In June 2000, US President Bill Clinton and British Prime Minister Tony Blair unveiled what amounted to a "rough draft" of the deciphered complex makeup of human genetics, an essential milestone to cracking the genetic code that makes up human life.
Work on the mapping of the human genome, whose completion was announced in April 2003, was heavily dependent on advanced computing for the data intensive task of mapping the sequence of 3 billion base gene pairs in humans.
Ironically, getting that genetic data into the hands of biomedical researchers has created another major computer quandary: the need for even more advanced systems that can keep up with an increasing number of disease subcategories being discovered through genetic research.
The National Cancer Institute in the US took on the task of addressing that issue in 2003 by launching what it calls the largest IT project in the history of biomedical research. The NCI created what is, in essence, a World Wide Web of cancer research.
The new Cancer Biomedical Informatics Grid, or caBIG, promises to help researchers, physicians and patients across the country to better share more-detailed information about diseases and thus speed the development of new drugs and treatments for them.
The government-funded effort cost about US$20 million a year, the NCI said.

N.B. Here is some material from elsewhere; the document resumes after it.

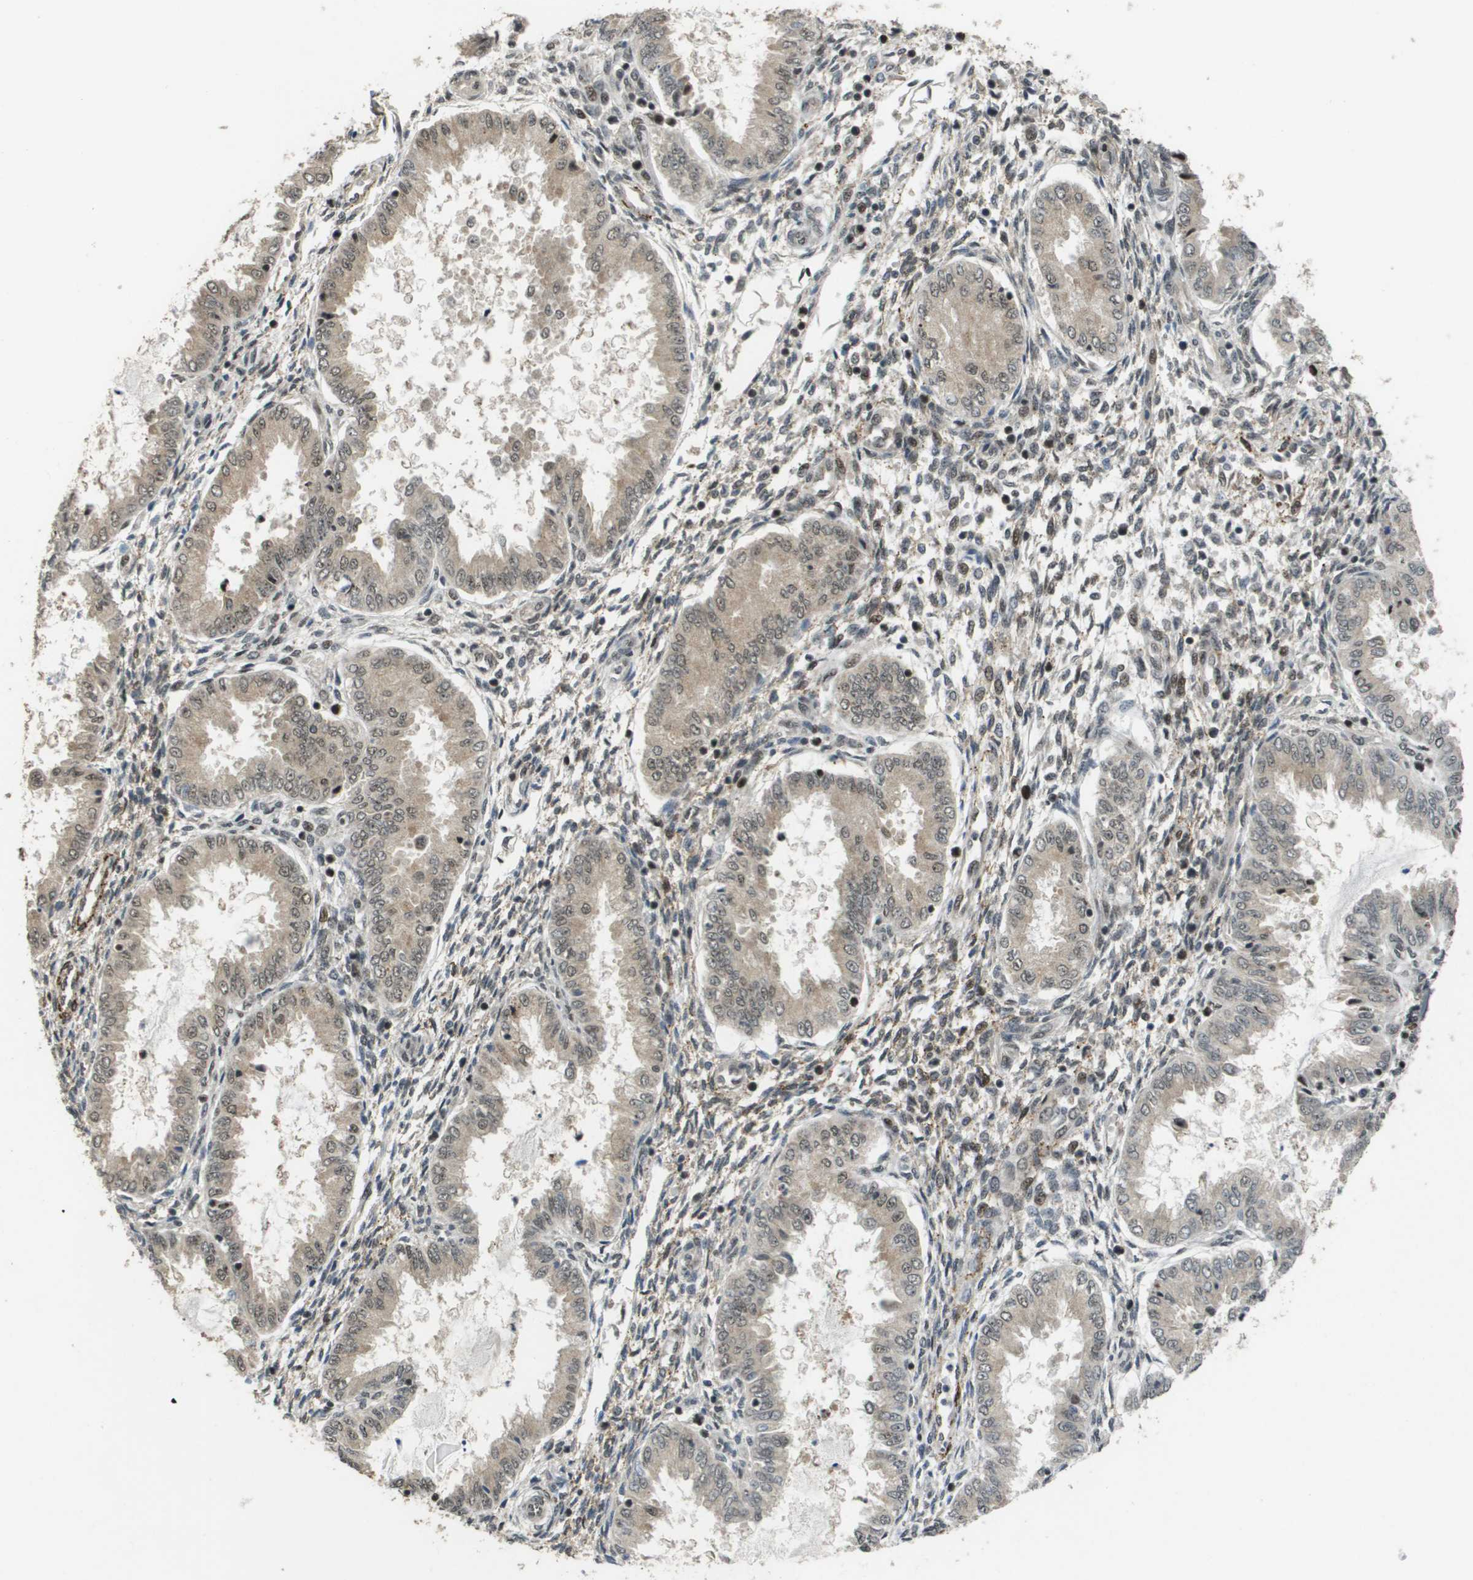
{"staining": {"intensity": "weak", "quantity": "25%-75%", "location": "nuclear"}, "tissue": "endometrium", "cell_type": "Cells in endometrial stroma", "image_type": "normal", "snomed": [{"axis": "morphology", "description": "Normal tissue, NOS"}, {"axis": "topography", "description": "Endometrium"}], "caption": "Protein analysis of normal endometrium reveals weak nuclear staining in approximately 25%-75% of cells in endometrial stroma.", "gene": "KAT5", "patient": {"sex": "female", "age": 33}}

To date, 42 of the institute's 63 national cancer centers are either linked to the caBIG grid or are installing the necessary infrastructure to participate. Many are already building applications that can be shared by members of the grid.
The need for wider data sharing became obvious as genetics research found more sub-categories of cancers that would require specific treatment methods.
Traditionally, cancer researchers focused on studying a relatively small number of disease categories, such as lung cancer, breast cancer or colon cancer. But as the genome work expanded, many disease subtypes were discovered within those categories, and each may require a different treatment.
Cancer researchers quickly saw the need to assemble as much information as possible to help in the development of new disease-specific treatment options. So, to broaden the number of data sources, the NCI has begun expanding the grid to include the community hospitals and physicians that treat 80 per cent of US cancer patients.
Project backers said that researchers decided early on to focus on improving interoperability rather than forcing research organizations to standardize on expensive new IT systems and software.
To accomplish that, the developers used the Globus Toolkit, a set of open source tools for building grid systems and applications that run on top of Web services that are open for anyone with a node on the system. The Globus tools are distributed by the Globus Alliance.
Developers also created a collection of tools that serve up semantic descriptions of vocabulary and data so that both humans and machines can interpret data from dissimilar systems. And a common security model was built to allow research centers to run caBIG as a distributed infrastructure that lets each participant create individual policies to determine who can author or access data.
In addition, Ken Beutow, director of NCI's Center for Bioinformatics, said the NCI has set up "workspaces" -- groups of people that meet regularly to discuss specific domains of work like tissue banks and pathology tools. The workspace groups provided input on building the common vocabularies and data elements, he noted.
Robert Annechiarico, director of cancer center information systems at America's Duke University, which has already helped build applications for the grid, said that creating the common data elements is especially important in the academic world. "Academic medical centers," he noted, "are a community of fiefdoms bound together by a common parking problem."